The liberal man will ever be rich; for God’s providence is his estate, God’s wisdom and power are his defence, God’s love and favour are his reward, and God’s word is his security.—Barrow.
The liberal soul is made fat in the healthful vigour of practical godliness. The minister is refreshed by his own message of salvation to his people. The Sunday-school teacher learns many valuable lessons in the work of instruction. The Christian visitor’s own soul glows in carrying the precious name of Jesus to a fellow-sinner. Every holy temper, every spiritual gift, every active grace is increased by exercise.—Bridges.

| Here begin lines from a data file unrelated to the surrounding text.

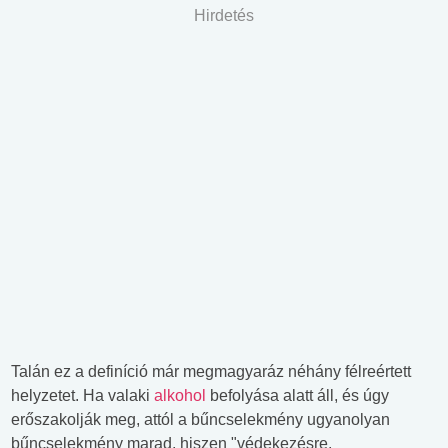
Hirdetés
Talán ez a definíció már megmagyaráz néhány félreértett
helyzetet. Ha valaki
alkohol
befolyása alatt áll, és úgy
erőszakolják meg, attól a bűncselekmény ugyanolyan
bűncselekmény marad, hiszen "védekezésre,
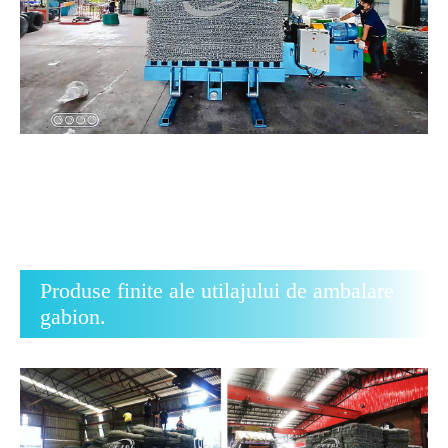
Produse finite ale utilajului de ambalare
gabion.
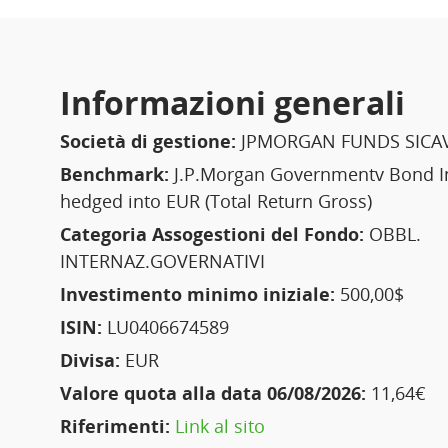
Informazioni generali
Società di gestione:
JPMORGAN FUNDS SICA
Benchmark:
J.P.Morgan Governmentv Bond In
hedged into EUR (Total Return Gross)
Categoria Assogestioni del Fondo:
OBBL.
INTERNAZ.GOVERNATIVI
Investimento minimo iniziale:
500,00$
ISIN:
LU0406674589
Divisa:
EUR
Valore quota alla data 06/08/2026:
11,64€
Riferimenti:
Link al sito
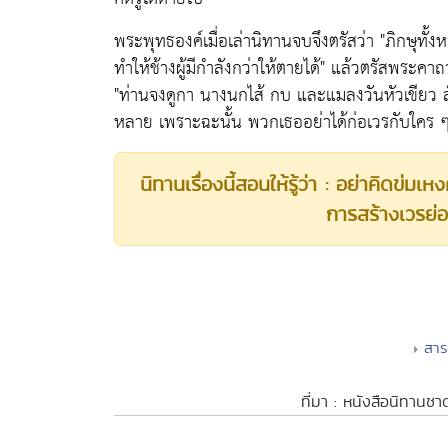
พระพุทธองค์เมื่อเล่านิทานจบจึงตรัสว่า "ภิกษุทั้งห
ทำให้ช้างผู้มีกำลังกว่าให้ตายได้" แล้วตรัสพระคาถ
"ท่านจงดูกา นางนกไส้ กบ และแมลงวันหัวเขียว สัตว
หลาย เพราะฉะนั้น พวกเธออย่าได้ก่อเวรกับใคร ๆ แ
นิทานเรื่องนี้สอนให้รู้ว่า : อย่าคิดข่ม
การสร้างเวรย่
สา
ที่มา : หนังสือนิทานช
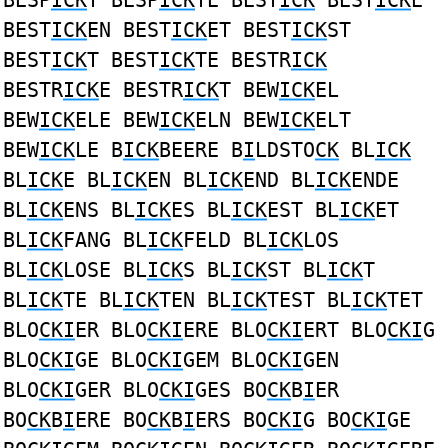
BESP
ICK
T BESP
ICK
TE BEST
ICK
BEST
ICK
E
BEST
ICK
EN BEST
ICK
ET BEST
ICK
ST
BEST
ICK
T BEST
ICK
TE BESTR
ICK
BESTR
ICK
E BESTR
ICK
T BEW
ICK
EL
BEW
ICK
ELE BEW
ICK
ELN BEW
ICK
ELT
BEW
ICK
LE B
ICK
BEERE B
I
LDSTO
CK
BL
ICK
BL
ICK
E BL
ICK
EN BL
ICK
END BL
ICK
ENDE
BL
ICK
ENS BL
ICK
ES BL
ICK
EST BL
ICK
ET
BL
ICK
FANG BL
ICK
FELD BL
ICK
LOS
BL
ICK
LOSE BL
ICK
S BL
ICK
ST BL
ICK
T
BL
ICK
TE BL
ICK
TEN BL
ICK
TEST BL
ICK
TET
BLO
CKI
ER BLO
CKI
ERE BLO
CKI
ERT BLO
CKI
G
BLO
CKI
GE BLO
CKI
GEM BLO
CKI
GEN
BLO
CKI
GER BLO
CKI
GES BO
CK
B
I
ER
BO
CK
B
I
ERE BO
CK
B
I
ERS BO
CKI
G BO
CKI
GE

Give, and thou shalt receive. John Howard, when he grew sad about his piety, put on his hat and went about among the poor. He came back a gainer. He diverted his mind from his own interests, and yet promoted them in a higher assurance. Religion being benevolence, as well as a love of holiness, doing good to others is a philosophic way of ripening it in ourselves. Verse 24 has its Poor Richard phrase as well as a higher one. Being “penny wise and pound foolish” is understood even in our shops. But the grand sense is evangelical. “Inserviendo allius consumor” may be true of poor impenitents, but a candle is no emblem for a Christian. He is a glorious sun who, by some strange alchemy, brightens by shining. Watereth refers to the ground, or to animals. “Giving plenty to drink” is the meaning of the word as applied to man.—Miller.
Wherefore doth the Lord make your cup run over, but the other men’s lips might taste the liquor? The showers that fall upon the highest mountains should glide into the lowest valleys.—Secker.
Man is God’s image, but a poor man is
Christ’s stamp to boot; both images regard.
God reckons for him, counts the favour His:
Write, so much given to God; thou shalt be heard.
Let thy alms go before, and keep heaven’s gate
Open for thee, or both may come too late.
The last clause of ver. 25 is literally he that raineth shall himself become a river. The water that falls in refreshing and fertilising irrigation is not lost, but becomes a fair stream. So the bounty of the liberal man, which rains down blessings, will flow on for ever in a beautiful river.—Wordsworth.
The well-being of all is concerned in the right working of each. One necessarily affects for good or evil all the rest in proportion to the closeness of its relations and the weight of its influence. You draw another to keep him from error: that other’s weight which you have taken on keeps you steadier in your path. You water one who is ready to wither away; and although the precious stream seems to sink into the earth, it rises to heaven and hovers over you, and falls again upon yourself in refreshing dew. It comes to this, if we be not watering we are withering.—Arnot.
Poor men are not excluded from the grace and blessing of being merciful, though they attain not to the state and ability of being wealthy. Mercy is not placed with money in the purse, but dwelleth with loving-kindness in the heart. He that can mourn with such as do mourn, he that can pray for them that be in distress, has a “soul of blessing.”—Dod.
St. Gregory applieth the words particularly unto ministers and saith, He that by preaching doth outwardly bless, receiveth the fatness of inward increase. And to this sense the Chaldee reads it, saying, “He that teacheth shall himself also learn.” And then the former part of the verse may be taken thus, the soul that bestoweth abroad the blessings of a wise instruction shall profit much in his wisdom, according to a common saying among the Jews, “I have profited more by my scholars than by all things else.”—Jermin.
Bounty is the most compendious way to plenty; neither is getting, but giving, the best thrift. The five loaves in the Gospel, by a strange kind of arithmetic, were multiplied by a division and augmented by subtraction. So will it be in this case. St. Augustine, descanting upon Psa. lxxvi. 5, says, “Why is this?” “They found nothing in their own hands, because they feared to lay up anything in Christ’s hands.” “The poor man’s hand is Christ’s treasury,” saith another Father.—Trapp.